According to King, 100 percent of the students that were involved in the class passed the test. King said that the school district had passed along the data to the Department of Education, which had been missing it because of the classes happening at Mingus, not within the district. He expects that MVP’s grade will be raised up to a B, still below last year, but not as much of a fall.

Even if some of the scores are corrected to account for errors like these, COCSD schools still saw drops in some areas. CES, CMS, and OCS all saw significantly lower scores in the English Language and Literacy category, which grades schools on their English Language Learners instruction, for students studying English as a second language.

“We didn’t do a good enough job in our ELL is what it comes down to,” King said. “And that’s an area that we’re working on. We’re looking at how we address the needs of our English Language Learners, and how do a better job with them.”

King cited retirements of some veteran teachers as another cause of drops.

School district administrators see the recent realignment as a key to helping address some of the problems at its schools. They argue that by keeping kids in a consistent school from kindergarten through eighth grade, the school system will be able to more directly address the needs of students and help them improve from year to year. Since a significant portion of school grades depend on student growth, the district hopes that a more consistent approach, with students being evaluated as they move up within a single school, will improve that.

“The reason for the restructuring of the schools was for these sorts of reasons,” said Jess Vocca, who was principal of CES before moving to lead the newly kindergarten-to-eighth grade DDB. “You get points for longevity which we don’t receive points for because our kids move to a different school.”

“We are in the midst of getting whole new systems in place as far as how the school operates,” said Matthew Schumacher, principal of the newly realigned Cottonwood Community School.

Schumacher said he sees the changes as a way to improve test scores and all types of educational achievement in the long run, but also feels that the current transitions can mean that improvements might not be immediate.

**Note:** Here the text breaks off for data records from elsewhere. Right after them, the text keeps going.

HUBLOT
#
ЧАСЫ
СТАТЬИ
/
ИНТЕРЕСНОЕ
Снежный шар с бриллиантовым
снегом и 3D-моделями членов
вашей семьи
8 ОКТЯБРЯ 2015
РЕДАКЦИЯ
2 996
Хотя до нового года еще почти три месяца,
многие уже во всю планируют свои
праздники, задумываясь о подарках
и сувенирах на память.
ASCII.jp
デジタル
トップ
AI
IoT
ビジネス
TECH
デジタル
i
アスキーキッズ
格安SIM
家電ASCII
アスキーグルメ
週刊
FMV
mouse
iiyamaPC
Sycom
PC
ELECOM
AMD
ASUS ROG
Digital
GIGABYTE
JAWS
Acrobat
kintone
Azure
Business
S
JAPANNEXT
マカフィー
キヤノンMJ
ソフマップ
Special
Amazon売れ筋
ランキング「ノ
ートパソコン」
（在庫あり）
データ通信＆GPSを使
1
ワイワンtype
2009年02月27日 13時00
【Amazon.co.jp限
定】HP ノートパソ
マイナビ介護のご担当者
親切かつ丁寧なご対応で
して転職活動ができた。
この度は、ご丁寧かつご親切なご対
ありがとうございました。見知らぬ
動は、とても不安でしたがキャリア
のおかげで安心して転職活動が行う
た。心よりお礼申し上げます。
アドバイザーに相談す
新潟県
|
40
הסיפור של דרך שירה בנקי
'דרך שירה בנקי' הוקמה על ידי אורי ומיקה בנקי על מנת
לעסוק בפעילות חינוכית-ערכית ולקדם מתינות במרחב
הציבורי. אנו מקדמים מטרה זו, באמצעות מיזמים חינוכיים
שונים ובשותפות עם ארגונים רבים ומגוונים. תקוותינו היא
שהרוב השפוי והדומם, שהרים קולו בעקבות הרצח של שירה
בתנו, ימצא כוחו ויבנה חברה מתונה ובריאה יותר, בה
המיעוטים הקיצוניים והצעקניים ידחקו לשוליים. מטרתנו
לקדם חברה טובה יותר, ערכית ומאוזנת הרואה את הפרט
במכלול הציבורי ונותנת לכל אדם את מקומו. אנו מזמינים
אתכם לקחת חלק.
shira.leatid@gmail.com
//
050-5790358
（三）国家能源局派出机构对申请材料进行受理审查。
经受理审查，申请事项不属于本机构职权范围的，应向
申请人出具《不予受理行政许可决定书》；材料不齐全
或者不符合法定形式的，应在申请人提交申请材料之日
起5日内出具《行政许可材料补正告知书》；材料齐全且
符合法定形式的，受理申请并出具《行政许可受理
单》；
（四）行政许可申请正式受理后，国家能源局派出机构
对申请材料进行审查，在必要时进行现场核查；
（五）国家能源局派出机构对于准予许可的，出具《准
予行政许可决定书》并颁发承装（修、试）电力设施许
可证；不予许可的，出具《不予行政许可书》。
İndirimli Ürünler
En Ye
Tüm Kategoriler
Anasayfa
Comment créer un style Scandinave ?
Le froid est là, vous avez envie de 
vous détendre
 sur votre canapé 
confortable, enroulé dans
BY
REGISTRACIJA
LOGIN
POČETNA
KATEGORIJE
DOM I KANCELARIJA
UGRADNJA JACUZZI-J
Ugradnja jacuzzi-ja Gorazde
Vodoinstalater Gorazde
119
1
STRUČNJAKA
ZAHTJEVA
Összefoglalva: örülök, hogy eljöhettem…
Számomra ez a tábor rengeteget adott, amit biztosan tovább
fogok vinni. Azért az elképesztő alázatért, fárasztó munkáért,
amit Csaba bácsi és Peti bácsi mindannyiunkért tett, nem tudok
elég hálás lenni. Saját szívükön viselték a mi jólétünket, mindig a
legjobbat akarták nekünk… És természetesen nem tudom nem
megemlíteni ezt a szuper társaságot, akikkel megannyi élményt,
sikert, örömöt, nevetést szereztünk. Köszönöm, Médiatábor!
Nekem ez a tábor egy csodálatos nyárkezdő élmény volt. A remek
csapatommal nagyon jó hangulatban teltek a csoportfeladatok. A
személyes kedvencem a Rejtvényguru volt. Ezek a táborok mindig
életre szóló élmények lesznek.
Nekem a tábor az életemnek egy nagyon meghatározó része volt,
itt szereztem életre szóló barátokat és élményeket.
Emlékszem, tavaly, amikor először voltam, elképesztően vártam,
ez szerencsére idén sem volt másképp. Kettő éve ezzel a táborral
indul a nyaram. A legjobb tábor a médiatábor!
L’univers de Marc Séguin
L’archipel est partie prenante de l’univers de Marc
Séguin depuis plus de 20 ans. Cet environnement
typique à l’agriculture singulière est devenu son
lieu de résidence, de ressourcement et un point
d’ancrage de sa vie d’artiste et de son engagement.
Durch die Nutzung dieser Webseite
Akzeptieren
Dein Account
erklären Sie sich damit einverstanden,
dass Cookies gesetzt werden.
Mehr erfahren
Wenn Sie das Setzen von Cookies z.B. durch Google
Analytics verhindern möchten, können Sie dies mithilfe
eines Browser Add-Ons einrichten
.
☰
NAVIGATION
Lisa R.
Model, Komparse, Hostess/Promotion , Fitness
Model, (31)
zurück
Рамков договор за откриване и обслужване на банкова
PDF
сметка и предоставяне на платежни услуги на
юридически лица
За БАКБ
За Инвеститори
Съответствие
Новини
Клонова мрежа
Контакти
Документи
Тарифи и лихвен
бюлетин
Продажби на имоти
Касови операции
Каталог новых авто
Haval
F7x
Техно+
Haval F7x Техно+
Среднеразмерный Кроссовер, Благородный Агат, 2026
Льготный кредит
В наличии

“It’s tough to direct academic improvement with the school just getting up and running,” Schumacher said.

Clarkdale-Jerome School had a much more optimistic year than its counterparts in Cottonwood and Cornville, raising its grade from a C last year to a B this year.

Clarkdale-Jerome School District Superintendent Danny Brown actually feels that the school deserves an A, and hopes to achieve one with its own appeal, citing the same mistake involving Algebra 1 classes at Mingus that affected the COCSD schools.